-- ACTIVITY --
Print the records below word for word, but leave out the pictures.

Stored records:
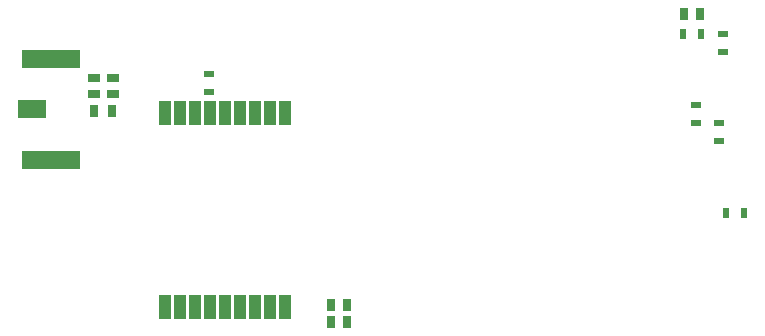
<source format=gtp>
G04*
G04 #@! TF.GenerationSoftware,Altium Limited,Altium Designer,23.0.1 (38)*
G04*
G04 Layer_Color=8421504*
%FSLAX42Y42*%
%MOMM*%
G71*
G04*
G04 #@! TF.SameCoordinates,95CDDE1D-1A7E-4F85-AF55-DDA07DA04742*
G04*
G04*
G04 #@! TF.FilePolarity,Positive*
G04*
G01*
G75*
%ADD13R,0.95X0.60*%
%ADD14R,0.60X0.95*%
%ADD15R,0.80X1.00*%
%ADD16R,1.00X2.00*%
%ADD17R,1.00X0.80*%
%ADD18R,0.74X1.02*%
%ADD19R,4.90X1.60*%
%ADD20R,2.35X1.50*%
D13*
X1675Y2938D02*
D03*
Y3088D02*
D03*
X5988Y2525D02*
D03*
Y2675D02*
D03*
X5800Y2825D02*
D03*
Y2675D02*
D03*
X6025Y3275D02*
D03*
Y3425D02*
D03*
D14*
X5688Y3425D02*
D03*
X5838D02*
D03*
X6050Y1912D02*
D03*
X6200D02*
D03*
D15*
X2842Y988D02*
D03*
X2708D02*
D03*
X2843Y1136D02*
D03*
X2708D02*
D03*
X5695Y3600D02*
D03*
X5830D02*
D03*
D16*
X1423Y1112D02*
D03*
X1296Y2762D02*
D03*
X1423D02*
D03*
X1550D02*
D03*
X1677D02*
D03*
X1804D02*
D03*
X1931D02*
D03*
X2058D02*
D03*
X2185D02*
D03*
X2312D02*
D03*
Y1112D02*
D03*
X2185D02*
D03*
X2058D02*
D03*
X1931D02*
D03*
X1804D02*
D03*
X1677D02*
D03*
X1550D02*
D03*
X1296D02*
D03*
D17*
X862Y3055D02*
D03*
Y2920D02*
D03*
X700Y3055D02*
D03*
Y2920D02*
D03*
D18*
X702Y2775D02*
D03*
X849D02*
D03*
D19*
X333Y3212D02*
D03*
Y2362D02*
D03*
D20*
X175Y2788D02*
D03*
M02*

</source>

-- EXERCISE RESPONSE --
<source format=gtp>
G04*
G04 #@! TF.GenerationSoftware,Altium Limited,Altium Designer,23.0.1 (38)*
G04*
G04 Layer_Color=8421504*
%FSLAX42Y42*%
%MOMM*%
G71*
G04*
G04 #@! TF.SameCoordinates,95CDDE1D-1A7E-4F85-AF55-DDA07DA04742*
G04*
G04*
G04 #@! TF.FilePolarity,Positive*
G04*
G01*
G75*
%ADD13R,0.95X0.60*%
%ADD14R,0.60X0.95*%
%ADD15R,0.80X1.00*%
%ADD16R,1.00X2.00*%
%ADD17R,1.00X0.80*%
%ADD18R,0.74X1.02*%
%ADD19R,4.90X1.60*%
%ADD20R,2.35X1.50*%
D13*
X1675Y2938D02*
D03*
Y3088D02*
D03*
X5988Y2525D02*
D03*
Y2675D02*
D03*
X5800Y2825D02*
D03*
Y2675D02*
D03*
X6025Y3275D02*
D03*
Y3425D02*
D03*
D14*
X5688Y3425D02*
D03*
X5838D02*
D03*
X6050Y1912D02*
D03*
X6200D02*
D03*
D15*
X2842Y988D02*
D03*
X2708D02*
D03*
X2843Y1136D02*
D03*
X2708D02*
D03*
X5695Y3600D02*
D03*
X5830D02*
D03*
D16*
X1423Y1112D02*
D03*
X1296Y2762D02*
D03*
X1423D02*
D03*
X1550D02*
D03*
X1677D02*
D03*
X1804D02*
D03*
X1931D02*
D03*
X2058D02*
D03*
X2185D02*
D03*
X2312D02*
D03*
Y1112D02*
D03*
X2185D02*
D03*
X2058D02*
D03*
X1931D02*
D03*
X1804D02*
D03*
X1677D02*
D03*
X1550D02*
D03*
X1296D02*
D03*
D17*
X862Y3055D02*
D03*
Y2920D02*
D03*
X700Y3055D02*
D03*
Y2920D02*
D03*
D18*
X702Y2775D02*
D03*
X849D02*
D03*
D19*
X333Y3212D02*
D03*
Y2362D02*
D03*
D20*
X175Y2788D02*
D03*
M02*

</source>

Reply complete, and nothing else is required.